I love telling stories that are mind blowing. I enjoy taking readers on a journey of excitement, horror and wonder. My writing style has been described as ‘fire and ice’. It’s even been said that ‘I’m a writer with ADHD but everything still comes together’. I know as a reader myself, I adore characters, good or bad, but I only invest in a character’s path in a book, if they are relatable to me. You need to feel that whatever they’re going through, whether it’s on a far flung planet, in an ancient medieval world, or down the halls in Capitol Hill, that they are still accessible to you as a reader. That’s what touches the emotions and makes a story outstanding and memorable. Without that real emotive connection, stories wash over you, and you’re unaffected by them.

Good storytelling enables a sense of escapism. A wonderful feeling that you can fall into a book get lost there. Reading the words, your mind can visualize scenes, you can have your own private movie running in your mind, and the outside world can almost vanish completely. It’s knowing I’m generating those scenes in the minds of my readers, making them gasp, or even shudder, that keeps me up writing at night, and at any opportunity I can during the day.

2) What writers have influenced you as an author? (why and how)

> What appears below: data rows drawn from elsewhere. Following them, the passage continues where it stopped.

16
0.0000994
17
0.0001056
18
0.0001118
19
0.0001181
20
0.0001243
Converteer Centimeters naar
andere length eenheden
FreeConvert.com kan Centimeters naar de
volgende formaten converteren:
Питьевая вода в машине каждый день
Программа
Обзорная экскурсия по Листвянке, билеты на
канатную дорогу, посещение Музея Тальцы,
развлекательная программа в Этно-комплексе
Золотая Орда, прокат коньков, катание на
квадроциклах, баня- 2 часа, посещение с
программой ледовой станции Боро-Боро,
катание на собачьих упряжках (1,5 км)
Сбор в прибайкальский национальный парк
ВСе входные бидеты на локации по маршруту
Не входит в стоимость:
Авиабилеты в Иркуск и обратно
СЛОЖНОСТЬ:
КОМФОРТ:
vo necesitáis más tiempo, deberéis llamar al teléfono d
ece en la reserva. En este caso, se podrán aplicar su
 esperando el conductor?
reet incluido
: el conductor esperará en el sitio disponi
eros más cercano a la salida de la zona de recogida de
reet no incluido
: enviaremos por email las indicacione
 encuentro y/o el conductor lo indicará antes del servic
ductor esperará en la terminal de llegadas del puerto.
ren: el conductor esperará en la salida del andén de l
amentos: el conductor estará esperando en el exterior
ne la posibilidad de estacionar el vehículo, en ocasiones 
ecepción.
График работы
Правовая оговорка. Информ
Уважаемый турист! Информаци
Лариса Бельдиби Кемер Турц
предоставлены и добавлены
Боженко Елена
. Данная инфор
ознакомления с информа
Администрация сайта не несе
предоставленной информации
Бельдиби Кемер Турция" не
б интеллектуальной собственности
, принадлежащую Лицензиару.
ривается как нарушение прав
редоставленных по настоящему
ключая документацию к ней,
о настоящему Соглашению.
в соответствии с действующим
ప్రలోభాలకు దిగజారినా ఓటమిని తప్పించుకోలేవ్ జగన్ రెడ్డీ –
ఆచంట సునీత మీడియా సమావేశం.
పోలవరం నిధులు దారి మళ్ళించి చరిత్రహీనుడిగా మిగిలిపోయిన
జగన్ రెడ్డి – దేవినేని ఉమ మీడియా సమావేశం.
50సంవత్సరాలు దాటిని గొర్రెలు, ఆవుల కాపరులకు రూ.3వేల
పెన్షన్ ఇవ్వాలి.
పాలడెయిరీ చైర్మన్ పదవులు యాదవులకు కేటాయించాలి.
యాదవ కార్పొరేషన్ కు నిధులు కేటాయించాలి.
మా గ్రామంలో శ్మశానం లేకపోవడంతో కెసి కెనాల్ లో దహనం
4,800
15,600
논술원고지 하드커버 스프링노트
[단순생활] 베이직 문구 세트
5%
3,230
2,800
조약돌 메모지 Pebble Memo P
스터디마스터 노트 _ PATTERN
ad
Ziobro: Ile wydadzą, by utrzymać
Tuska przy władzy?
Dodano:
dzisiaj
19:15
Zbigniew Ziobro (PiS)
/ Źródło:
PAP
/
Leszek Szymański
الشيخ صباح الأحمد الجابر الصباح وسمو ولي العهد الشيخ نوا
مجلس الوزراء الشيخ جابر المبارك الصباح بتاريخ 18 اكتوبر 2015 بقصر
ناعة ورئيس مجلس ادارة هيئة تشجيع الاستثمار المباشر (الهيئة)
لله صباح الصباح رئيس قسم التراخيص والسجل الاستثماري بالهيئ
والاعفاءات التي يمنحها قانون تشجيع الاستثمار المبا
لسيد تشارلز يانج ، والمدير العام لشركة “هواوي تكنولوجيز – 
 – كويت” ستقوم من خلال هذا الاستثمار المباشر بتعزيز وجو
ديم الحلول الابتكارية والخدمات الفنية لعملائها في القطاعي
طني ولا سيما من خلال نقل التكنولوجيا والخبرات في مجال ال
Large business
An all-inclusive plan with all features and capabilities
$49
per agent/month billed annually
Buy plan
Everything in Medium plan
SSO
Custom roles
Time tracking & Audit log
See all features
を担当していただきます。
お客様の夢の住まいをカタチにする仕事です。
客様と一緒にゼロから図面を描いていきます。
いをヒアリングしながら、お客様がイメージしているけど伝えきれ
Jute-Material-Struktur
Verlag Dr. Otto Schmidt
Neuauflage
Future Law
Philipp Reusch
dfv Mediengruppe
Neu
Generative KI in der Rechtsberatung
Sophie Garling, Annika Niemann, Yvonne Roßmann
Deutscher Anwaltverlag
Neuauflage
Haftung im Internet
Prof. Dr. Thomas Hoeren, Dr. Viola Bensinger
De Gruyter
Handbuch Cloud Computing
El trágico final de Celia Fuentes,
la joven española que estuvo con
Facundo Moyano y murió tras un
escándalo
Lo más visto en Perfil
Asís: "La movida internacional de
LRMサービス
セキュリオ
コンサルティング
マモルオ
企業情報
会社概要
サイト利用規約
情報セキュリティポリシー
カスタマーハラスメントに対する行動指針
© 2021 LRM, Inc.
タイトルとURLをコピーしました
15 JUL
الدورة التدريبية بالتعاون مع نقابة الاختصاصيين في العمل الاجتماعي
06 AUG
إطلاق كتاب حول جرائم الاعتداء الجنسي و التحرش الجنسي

As a child I loved the classics: Enid Blyton, Beatrix Potter, Hans Christian Andersen. Growing up, I moved more toward espionage, mystery thrillers and science fiction. Ian Fleming, Frederick Forsyth, Tom Clancy, John Le Carré, Robert Ludlum, Agatha Christie, Arthur Conan Doyle, Arthur C Clarke, Isaac Asimov, James Patterson and Alfred Hitchcock. More recently, JK Rowling, Neil Gaiman, Douglas Adams, Richard K Morgan, Dean Koontz, Stephen King, Dan Browne and Sam Bourne.

Perhaps, the one common denominator in all of these writers that I love and have been heavily influenced is their ability to enthrall. That fundamental ability in good storytelling to hold the reader captivated, not knowing quite what to expect, and reading forward that bit more than they had intended to. That style of ‘unexpected, mysterious, unputdownable’ is what I’ve attempted to capture in my own writing, albeit with my own quirky signature style included in the mix.